Transcript day 6

Clarifications
• An uninformed investor is one who has no
superior information
– Uninformed is not the same as uneducated or
ignorant.
• An informed investor is one who has
information other market participants do
not.
Clarifications
• An uninformed investor may be as educated
and as sophisticated and knowledgeable and
as highly able and trained as an informed
investor. It is not superior ability, merit,
education, training, birth, social position or
any personal attribute that makes the
informed investor informed, it’s the fact that
they have superior information! :)
Clarifications
• Uninformed investors can compute betas,
they have access to all historical
information, just not to current value
relevant information that is not public.
• Market efficiency does not imply there are
no returns to information -- just that there
are none to public information. There still
are returns to private information.
Derivatives and SEC Enforcement
• Today we examine the enforcement procedures of
the SEC in the context of the use (and abuse) of
financial derivatives.
• Enforcement process has two thrusts:
– Policing of companies for failure to disclose the
extent of speculation in financial derivatives
– Policing of brokerage firms selling financial
derivatives to client firms without sufficient
information regarding risks and losses.
Understanding financial derivatives
• What are “financial instruments”?
– Cash
– Ownership interest in an entity
• shares of stock
– Contractual right to receive or deliver cash
• Receivables and payables
– Contractual right to receive or deliver another
financial instrument
Understanding financial derivatives
• What is a derivative security?
– “…a financial agreement whose value is linked
to, or derived from, the performance of an
underlying asset.”
– Changes in the value of the underlying asset
indirectly affect the value of the derivative.
– Examples: futures, forwards, swaps, and
options.
Understanding financial derivatives
• What is the purpose of derivative securities?
– They can provide a hedge to the risks
businesses face from unexpected changes in
currency exchange rates, interest rates,
commodity prices, etc.
– They can be a speculative device that is
essentially a bet that a particular rate or price
will rise or fall.
Understanding financial derivatives
• Hedging reduces exposure to risks that are
not part of the “core” business.
– An exporter wants to eliminate the risk that
changes in currency rates will reduce profit.
– A borrower wants to hedge the risk of rising
interest rates.
– A farmer wants to hedge against drops in crop
prices before she can get it to market.
Understanding financial derivatives
• Example of a Futures Contract
– Farmer plans to sell corn crop in 6 months
– Wants to protect against a drop in corn prices.

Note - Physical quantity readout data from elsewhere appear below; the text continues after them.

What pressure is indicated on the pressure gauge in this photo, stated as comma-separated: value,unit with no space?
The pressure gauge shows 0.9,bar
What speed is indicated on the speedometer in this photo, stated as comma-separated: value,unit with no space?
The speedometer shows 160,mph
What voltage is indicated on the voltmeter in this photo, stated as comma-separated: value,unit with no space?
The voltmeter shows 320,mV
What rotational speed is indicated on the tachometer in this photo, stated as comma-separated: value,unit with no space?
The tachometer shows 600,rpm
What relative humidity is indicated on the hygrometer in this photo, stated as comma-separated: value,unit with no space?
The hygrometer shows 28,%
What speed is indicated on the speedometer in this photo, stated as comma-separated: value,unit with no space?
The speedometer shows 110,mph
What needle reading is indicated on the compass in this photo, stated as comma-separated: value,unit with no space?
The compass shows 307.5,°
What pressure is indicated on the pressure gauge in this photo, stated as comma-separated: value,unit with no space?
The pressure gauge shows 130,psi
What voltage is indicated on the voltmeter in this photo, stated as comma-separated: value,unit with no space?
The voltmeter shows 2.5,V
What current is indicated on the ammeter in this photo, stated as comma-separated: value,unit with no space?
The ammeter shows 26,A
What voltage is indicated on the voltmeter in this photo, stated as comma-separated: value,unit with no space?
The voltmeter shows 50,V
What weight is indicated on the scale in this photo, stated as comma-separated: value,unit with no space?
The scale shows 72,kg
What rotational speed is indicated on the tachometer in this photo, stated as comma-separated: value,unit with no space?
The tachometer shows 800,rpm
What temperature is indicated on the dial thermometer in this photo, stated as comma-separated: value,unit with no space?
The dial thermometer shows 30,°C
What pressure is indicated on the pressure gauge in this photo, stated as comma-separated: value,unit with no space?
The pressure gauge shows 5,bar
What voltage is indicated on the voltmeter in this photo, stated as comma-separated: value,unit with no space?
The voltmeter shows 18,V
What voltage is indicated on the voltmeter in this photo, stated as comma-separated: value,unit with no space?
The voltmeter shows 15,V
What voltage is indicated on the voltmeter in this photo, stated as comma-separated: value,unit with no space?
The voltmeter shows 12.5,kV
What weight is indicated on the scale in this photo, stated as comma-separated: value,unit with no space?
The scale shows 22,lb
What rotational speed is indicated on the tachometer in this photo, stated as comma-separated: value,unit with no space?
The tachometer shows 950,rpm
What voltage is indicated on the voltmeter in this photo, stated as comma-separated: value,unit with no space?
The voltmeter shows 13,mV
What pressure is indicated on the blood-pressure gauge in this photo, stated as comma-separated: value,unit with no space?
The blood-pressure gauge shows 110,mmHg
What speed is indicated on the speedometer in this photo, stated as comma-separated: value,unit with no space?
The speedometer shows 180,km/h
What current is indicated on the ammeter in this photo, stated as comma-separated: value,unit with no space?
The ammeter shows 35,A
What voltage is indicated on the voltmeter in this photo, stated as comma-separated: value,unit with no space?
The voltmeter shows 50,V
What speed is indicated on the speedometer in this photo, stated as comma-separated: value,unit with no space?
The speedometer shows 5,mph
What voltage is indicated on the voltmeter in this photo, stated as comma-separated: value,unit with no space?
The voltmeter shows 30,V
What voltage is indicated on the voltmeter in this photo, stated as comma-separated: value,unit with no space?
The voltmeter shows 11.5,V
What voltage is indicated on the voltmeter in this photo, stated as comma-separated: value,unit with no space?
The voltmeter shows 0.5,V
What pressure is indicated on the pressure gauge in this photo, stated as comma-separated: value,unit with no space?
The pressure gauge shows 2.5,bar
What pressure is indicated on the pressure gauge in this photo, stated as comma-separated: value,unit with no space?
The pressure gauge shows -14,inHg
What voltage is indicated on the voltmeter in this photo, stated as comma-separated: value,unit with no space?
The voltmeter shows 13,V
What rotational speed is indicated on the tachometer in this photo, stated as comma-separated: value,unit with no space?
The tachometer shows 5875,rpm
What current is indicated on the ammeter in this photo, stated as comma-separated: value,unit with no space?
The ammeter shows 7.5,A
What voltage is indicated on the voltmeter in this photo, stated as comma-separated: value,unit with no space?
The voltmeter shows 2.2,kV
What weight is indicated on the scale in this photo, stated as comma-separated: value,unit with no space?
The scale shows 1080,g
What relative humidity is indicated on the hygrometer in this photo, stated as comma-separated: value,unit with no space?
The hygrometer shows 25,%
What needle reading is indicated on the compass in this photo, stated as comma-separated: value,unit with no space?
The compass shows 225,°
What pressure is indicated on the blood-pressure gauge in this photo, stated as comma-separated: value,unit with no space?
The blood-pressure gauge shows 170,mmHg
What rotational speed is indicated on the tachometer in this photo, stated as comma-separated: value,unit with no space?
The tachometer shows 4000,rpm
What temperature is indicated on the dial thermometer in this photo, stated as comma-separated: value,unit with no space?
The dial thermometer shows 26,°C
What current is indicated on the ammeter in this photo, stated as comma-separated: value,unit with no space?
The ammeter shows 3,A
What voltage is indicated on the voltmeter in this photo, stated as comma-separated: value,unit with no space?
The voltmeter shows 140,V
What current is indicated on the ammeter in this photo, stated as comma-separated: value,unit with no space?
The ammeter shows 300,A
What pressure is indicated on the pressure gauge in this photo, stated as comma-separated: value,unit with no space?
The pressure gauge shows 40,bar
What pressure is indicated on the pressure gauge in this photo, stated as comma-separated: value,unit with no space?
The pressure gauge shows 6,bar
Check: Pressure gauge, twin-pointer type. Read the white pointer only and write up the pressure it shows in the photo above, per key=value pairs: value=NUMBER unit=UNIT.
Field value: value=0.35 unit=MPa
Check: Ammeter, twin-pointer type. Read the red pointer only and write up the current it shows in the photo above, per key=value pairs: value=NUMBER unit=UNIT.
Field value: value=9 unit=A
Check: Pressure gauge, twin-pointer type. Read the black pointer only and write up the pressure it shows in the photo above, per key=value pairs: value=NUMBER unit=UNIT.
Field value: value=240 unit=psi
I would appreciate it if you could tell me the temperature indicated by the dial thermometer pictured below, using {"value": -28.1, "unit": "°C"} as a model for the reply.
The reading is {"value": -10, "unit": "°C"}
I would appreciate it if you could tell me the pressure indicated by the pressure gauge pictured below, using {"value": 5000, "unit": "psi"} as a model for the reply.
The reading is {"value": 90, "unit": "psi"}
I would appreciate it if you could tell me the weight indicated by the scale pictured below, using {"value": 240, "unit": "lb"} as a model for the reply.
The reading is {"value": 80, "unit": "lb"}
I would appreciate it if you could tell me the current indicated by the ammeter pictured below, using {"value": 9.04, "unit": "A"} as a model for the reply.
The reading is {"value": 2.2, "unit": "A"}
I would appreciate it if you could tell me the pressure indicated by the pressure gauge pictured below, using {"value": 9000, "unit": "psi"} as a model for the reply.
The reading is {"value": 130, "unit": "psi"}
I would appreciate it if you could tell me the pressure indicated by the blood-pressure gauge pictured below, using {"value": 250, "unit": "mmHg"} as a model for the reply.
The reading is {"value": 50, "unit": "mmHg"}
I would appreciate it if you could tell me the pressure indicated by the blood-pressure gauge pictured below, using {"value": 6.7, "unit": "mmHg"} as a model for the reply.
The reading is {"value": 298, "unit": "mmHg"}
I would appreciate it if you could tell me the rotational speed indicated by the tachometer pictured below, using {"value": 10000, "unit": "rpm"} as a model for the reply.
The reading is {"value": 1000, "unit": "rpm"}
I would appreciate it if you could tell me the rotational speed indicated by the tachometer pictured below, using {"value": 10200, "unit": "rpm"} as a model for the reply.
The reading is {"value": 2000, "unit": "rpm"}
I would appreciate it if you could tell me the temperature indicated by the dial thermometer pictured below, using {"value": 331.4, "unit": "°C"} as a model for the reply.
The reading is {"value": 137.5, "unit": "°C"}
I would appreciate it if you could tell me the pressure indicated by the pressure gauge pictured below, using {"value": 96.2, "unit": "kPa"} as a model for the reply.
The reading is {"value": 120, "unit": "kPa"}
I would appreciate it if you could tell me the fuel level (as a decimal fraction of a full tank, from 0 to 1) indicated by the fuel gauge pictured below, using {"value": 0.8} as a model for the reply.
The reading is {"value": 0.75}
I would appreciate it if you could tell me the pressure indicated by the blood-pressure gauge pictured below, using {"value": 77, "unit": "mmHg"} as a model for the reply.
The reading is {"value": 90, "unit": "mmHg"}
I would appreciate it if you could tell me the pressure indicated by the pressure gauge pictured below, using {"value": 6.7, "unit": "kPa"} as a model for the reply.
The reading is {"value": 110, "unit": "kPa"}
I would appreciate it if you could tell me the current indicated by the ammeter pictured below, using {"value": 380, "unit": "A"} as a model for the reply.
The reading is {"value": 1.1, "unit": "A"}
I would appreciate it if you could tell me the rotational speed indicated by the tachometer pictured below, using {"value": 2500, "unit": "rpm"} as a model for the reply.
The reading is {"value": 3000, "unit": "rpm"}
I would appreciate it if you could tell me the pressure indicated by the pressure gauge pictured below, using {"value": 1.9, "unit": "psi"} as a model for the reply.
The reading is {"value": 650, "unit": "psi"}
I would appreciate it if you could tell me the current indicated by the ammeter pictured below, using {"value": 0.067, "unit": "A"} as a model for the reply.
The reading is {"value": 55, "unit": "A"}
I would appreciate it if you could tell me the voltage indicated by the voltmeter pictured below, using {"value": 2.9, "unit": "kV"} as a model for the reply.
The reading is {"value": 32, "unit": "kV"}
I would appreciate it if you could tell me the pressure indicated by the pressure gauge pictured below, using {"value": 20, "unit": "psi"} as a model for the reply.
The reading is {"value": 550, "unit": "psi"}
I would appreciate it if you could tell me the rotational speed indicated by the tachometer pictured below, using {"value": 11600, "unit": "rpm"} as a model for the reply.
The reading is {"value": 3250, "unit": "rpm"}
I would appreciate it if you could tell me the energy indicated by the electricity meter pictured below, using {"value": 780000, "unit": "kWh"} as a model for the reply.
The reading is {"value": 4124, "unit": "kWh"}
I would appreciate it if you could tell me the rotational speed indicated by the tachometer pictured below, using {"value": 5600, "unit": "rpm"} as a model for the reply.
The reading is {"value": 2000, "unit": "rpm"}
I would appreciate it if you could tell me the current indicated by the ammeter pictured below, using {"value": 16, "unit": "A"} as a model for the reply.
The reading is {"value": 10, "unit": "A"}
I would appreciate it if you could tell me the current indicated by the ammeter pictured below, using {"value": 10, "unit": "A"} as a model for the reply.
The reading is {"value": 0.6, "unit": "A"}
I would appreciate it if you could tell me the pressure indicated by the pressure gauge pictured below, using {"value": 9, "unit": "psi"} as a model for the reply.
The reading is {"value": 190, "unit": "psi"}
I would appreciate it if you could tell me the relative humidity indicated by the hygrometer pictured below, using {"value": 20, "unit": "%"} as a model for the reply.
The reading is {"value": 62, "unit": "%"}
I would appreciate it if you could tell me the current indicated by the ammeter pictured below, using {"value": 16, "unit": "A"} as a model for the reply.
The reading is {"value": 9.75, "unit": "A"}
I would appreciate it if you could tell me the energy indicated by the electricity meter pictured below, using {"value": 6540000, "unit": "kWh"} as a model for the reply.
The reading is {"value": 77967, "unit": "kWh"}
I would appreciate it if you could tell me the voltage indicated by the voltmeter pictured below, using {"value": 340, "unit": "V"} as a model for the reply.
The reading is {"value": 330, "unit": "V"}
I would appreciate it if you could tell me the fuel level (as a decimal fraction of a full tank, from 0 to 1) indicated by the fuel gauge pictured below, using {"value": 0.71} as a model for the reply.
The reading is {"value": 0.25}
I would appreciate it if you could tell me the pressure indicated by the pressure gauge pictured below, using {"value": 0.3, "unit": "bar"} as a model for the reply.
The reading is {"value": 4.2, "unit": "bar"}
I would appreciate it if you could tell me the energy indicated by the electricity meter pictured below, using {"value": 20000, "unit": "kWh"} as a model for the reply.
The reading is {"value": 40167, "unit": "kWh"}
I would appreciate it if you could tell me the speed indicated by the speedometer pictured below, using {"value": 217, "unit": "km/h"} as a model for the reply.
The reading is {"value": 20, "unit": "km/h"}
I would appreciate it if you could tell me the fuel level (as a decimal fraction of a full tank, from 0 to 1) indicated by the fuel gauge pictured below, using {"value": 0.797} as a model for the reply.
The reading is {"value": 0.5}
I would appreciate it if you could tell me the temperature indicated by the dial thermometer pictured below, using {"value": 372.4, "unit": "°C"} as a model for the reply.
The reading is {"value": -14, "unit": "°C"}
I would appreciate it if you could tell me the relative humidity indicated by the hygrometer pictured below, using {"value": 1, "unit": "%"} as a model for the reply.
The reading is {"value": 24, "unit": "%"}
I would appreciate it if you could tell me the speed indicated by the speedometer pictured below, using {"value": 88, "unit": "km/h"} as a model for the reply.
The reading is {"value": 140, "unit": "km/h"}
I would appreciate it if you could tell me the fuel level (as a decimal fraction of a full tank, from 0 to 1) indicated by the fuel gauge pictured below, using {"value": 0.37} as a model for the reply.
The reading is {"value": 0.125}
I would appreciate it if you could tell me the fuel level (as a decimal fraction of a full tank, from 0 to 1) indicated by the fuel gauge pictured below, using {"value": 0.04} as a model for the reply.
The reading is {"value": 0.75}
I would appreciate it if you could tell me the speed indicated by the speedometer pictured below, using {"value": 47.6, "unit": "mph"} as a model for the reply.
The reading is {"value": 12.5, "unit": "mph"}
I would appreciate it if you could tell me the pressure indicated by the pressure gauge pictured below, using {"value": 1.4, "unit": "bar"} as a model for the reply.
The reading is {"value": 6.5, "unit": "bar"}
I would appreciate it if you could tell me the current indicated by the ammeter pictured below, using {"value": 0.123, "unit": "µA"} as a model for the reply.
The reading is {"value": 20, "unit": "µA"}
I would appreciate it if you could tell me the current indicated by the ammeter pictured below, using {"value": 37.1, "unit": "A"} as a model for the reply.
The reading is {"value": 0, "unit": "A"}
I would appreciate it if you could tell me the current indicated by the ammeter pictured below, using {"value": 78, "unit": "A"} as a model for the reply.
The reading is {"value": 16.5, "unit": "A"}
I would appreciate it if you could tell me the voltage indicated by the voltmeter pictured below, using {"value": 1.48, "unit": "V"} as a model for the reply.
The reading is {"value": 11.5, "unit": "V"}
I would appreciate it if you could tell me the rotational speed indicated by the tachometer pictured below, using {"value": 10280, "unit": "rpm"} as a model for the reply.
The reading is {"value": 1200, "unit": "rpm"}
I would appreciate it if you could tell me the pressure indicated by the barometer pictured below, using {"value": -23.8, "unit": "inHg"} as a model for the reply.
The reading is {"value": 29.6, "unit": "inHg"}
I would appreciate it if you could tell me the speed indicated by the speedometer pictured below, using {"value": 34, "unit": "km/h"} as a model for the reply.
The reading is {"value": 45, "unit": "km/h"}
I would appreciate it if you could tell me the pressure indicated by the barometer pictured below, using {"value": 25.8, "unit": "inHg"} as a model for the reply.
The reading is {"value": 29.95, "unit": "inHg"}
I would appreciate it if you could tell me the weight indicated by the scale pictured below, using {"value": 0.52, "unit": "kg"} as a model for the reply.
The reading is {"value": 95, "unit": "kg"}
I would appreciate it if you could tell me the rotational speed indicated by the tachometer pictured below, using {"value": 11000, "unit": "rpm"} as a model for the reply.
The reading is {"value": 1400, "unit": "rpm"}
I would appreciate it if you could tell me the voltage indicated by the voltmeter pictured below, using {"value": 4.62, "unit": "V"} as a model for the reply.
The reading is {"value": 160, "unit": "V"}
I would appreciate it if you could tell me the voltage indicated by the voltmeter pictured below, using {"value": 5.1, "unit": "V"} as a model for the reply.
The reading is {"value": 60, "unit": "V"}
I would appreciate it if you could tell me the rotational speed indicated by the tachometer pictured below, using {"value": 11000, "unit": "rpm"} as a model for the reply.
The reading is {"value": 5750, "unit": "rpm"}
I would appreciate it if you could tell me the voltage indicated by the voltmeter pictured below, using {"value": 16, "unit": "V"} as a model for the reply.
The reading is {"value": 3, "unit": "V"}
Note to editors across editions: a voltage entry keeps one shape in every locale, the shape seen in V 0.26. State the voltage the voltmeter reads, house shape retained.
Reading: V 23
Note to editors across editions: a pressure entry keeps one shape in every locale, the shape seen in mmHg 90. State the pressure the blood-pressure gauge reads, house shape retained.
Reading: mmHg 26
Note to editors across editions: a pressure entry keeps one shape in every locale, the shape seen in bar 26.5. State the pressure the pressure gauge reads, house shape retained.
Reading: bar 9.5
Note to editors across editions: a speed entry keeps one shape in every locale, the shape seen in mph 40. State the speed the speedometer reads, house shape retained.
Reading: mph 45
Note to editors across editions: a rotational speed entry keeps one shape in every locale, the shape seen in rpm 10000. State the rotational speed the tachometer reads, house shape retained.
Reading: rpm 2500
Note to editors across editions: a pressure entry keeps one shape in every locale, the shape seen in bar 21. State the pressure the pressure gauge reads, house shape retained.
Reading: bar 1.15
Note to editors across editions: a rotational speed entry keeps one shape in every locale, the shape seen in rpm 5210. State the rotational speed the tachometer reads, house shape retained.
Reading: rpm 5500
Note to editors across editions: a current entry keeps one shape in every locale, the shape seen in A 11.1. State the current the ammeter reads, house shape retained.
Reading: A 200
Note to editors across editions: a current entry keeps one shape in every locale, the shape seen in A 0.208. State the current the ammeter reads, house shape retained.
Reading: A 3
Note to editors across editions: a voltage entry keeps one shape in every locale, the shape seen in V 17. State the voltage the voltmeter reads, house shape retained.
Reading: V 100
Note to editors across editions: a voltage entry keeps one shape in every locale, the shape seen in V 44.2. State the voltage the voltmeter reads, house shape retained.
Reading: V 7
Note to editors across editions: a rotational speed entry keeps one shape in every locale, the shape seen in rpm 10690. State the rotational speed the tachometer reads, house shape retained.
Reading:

– Purchase a futures contract to sell corn 6
months from now at a set price
 Farmer is price protected against price drops
– Notional amount of contract is the value of the
corn at the agreed price Cost of the contract is
much lower than the notional amount.
Understanding financial derivatives
• Example # 2: Interest Rate Swaps
• Builder provides adjustable rate mortgages
to buyers.
– Risk: loss of income if interest rates fall
– Solution: Replace the variable payment stream
with a fixed payment stream. Swap interest
payments with a bank that likes the variability
of interest.
• Bank pays depositors based on variable rates
Understanding financial derivatives
 The builder and bank “swap” interest payments.
 Bank pays builder interest at a fixed rate and
receives variable payments from homeowners
 Result: builder protected against interest rate
fluctuations
 The notional amount of the contract is the total
amount the builder lends to the homeowners. The
cost of the contract is very small, but the potential
gain or loss is quite large because the notional
amount is large.
Understanding financial derivatives
• What is the value of a derivative security?
– Because the notional amount of derivatives can
be very high
• The cost of the initial derivative contract can be
quite small
• The notional amount can be quite large in
comparison
• This divergence makes derivatives very volatile or
risky: small changes in the risk factor can cause
large changes in dollar value of contract.
Understanding financial derivatives
• The potential gain or loss in value of the
derivative is huge.
– If the underlying asset is volatile, the derivative
is even more volatile because it is so leveraged.
– For the interest rate swap, a 1% interest rate
change can cause thousands of dollars per year
change in cash flows. A very small investment,
can produce returns (positive or negative) of
several thousand percent.
Understanding financial derivatives
• The current value is the amount received or
obligated to pay if the derivative would be
“unwound” at that moment.
• Contracts are usually extremely complex
• “value” is often calculated by one party to
the contract (most often the seller) using
sophisticated and proprietary formulas.
• There may be no open market for these things!
Understanding financial derivatives
• Derivatives can also be speculative.
– The futures and swap examples above show the
use of derivatives as a hedge to reduce risk.
– Without underlying business transaction, the
derivative increases risk exposure!
– For instance in the corn price hedge, if no corn
sale is involved, the derivative is simply a bet
that the price will fall -- what was a risk
reducer, becomes a risk seeking investment.